Prononciation : pa-ti-bu-lê-r'
Nature : adj.

1Qui appartient au gibet.
Les femmes du peuple ont une singulière superstition ; celles qui sont stériles s'imaginent que, pour devenir fécondes, il faut passer sous les corps morts des criminels qui sont suspendus aux fourches patibulaires , BUFF. , Hist. nat. hom. Oeuv. t. v, p. 77 Fig. Mine patibulaire, mine d'un homme digne de la potence.

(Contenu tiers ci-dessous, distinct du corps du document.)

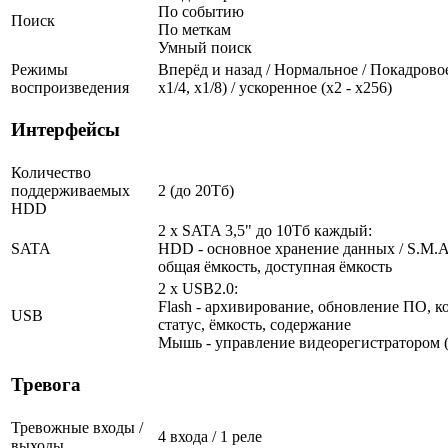
По событию
Поиск
По меткам
Умный поиск
Режимы
Вперёд и назад / Нормальное / Покадровое
воспроизведения
х1/4, х1/8) / ускоренное (х2 - х256)
Интерфейсы
Количество
поддерживаемых
2 (до 20Тб)
HDD
2 x SATA 3,5" до 10Тб каждый:
SATA
HDD - основное хранение данных / S.M.A.R
общая ёмкость, доступная ёмкость
2 x USB2.0:
Flash - архивирование, обновление ПО, к
USB
статус, ёмкость, содержание
Мышь - управление видеорегистратором (
Тревога
Тревожные входы /
4 входа / 1 реле
выходы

Ne vous souvenez-vous pas, madame, de la physionomie funeste de ce grand homme [Turenne] ? du temps que je ne l'aimais pas, je disais que c'était une physionomie patibulaire , BUSSY RAB. , Lett. à Mme de Sév. 11 août 1675
Ce monsieur le commis a l'air patibulaire , BOURSAULT , Merc. gal. II, 1
Inclinations patibulaires, inclinations qui conduisent à des actes dignes de la potence.
Je n'ai pas, Dieu merci, les inclinations fort patibulaires , MOL. , l'Avare, II, 1
2S. m. Gibet.
Le scélérat [renard]... Passa près d'un patibulaire ; Là, des animaux ravissants, Blaireaux, renards, hiboux.... Pour l'exemple pendus.... , LA FONT. , Fabl. XII, 23
Car de mettre au patibulaire Le corps d'un mari tant aimé, Ce n'était pas peut-être une si grande affaire , LA FONT. , Matr. Recueil de faits qui concernent les suppliciés.
XVIe s.
Ne voulut vuider ne rendre le fort, jusques à ce que, par le patibulaire dressé, eust claire congnoissance de la mort jugée de son frere , J. D'AUTON , Annales de Louis XII, p. 19, dans LACURNE
Luy et sa trouppe se vindrent embuscher derriere la justice patibulaire dudit Terouenne , M. DU BELL. , 436
Lat. patibulum, sorte de gibet auquel on attachait les esclaves pour les battre de verges, de patere, être ouvert, étendu (voy. PATENT).